Had dinner at the hotel where we met the doctors who had come over with the Germans and who were to go back with us. Afterwards went on board the boat which, however, was not to start till the morning. To my dying day I shall remember sitting in the saloon and watching the sad procession of two hundred crippled N.C.O.'s and men being brought on board. There were paralysed cases on stretchers, blind men, deaf men, men with an arm or a leg gone, dozens hopelessly lame manœuvring their crutches with difficulty, helping each other, laughing at each other—happy enough for the moment. But oh! the pity of it. What of the future of these maimed and broken men? They are happy now because they're thinking only of to-morrow, butwhat of the day after? what of the thousands of days after? England is proverbially ungrateful to her lesser kind of heroes as well as to her greater kind of poets. Geniuses have been known to starve in garrets—and so have Balaclava survivors. These men deserve well of their country. Will they be remembered or forgotten?

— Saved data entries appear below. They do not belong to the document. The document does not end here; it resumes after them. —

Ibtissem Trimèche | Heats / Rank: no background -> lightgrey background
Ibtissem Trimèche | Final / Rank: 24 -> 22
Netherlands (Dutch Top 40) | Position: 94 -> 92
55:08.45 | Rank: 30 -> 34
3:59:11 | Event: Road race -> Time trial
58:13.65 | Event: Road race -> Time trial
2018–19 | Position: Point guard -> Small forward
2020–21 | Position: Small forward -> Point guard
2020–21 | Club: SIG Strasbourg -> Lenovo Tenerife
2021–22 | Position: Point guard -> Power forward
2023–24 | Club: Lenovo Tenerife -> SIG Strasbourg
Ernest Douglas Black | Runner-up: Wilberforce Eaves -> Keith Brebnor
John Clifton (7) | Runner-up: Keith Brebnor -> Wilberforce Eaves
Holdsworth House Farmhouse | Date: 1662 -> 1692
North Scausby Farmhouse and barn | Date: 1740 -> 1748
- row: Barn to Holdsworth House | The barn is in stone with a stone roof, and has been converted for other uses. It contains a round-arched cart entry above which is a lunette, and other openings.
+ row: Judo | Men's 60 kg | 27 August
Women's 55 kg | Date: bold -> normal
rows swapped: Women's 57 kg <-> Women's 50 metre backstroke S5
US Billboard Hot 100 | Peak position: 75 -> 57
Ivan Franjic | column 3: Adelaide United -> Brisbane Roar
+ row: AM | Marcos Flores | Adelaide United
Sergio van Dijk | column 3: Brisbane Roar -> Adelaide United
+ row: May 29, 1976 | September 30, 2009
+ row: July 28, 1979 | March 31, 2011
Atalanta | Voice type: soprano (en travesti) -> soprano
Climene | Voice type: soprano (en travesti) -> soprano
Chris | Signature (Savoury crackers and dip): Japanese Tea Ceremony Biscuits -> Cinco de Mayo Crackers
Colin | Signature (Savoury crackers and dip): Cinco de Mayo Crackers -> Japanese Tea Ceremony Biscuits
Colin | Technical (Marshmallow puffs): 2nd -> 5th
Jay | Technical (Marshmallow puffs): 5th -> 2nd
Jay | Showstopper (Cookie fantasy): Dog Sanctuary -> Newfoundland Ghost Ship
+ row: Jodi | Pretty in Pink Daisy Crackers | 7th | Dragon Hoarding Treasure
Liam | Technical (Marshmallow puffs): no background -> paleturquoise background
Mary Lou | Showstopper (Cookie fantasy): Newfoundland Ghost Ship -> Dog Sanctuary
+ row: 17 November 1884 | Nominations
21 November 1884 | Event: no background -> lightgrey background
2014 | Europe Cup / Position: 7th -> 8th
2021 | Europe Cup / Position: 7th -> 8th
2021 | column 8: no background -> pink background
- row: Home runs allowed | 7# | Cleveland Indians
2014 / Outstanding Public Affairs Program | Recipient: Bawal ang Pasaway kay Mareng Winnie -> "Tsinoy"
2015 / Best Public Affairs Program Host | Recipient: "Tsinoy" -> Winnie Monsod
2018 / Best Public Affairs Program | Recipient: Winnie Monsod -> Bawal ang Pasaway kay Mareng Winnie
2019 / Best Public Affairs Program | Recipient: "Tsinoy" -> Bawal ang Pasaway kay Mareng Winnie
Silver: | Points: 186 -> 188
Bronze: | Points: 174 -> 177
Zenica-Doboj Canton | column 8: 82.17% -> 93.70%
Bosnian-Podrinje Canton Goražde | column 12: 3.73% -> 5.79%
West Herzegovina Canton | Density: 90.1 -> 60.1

Went to bed late, again too excited to sleep. Feel at last that it's a reality and not a dream.
February 17.—Woke to find that the boat had started, that it was blowing half a gale, raining hard and that we were in for a vile crossing. Too happy to be ill, however. A large number of Belgian refugees on board. Talked to several of our men. All their stories tallied in essentials. They had been underfed, under-clothed, singled out for all the disagreeable work and all the abuse—because they were English. Watched them playing cards, helping anxious Belgian mothers with their sea-sick children. Listened to their talk and laughter and choruses, of which the most popular was a version of "Tipperary" which stated that the Kaiser would have a long way to go to St. Helena. At intervals, every half-hour or so, a mighty shout would go up, "Are we downhearted?" and allthe crutches would rattle on the deck before the crashing answer, "No!"
Disembarked at Folkestone Pier at about six p.m. No fuss, no worry, everything done in perfect order. A buffet on the platform provided us with English tea and English buns (there can be great joy in a common penny bun) served by English ladies. The rain streamed down out of the inky sky as the long ambulance train puffed its way out of the station at 8 p.m. Even the weather was typically English, as if to welcome us! Everything for our comfort had been thought of. In our saloon were flowers, great bunches of violets, and a gramophone. And so at last, just before eleven, we rolled over the darkened Thames and drew up in Charing Cross—Home!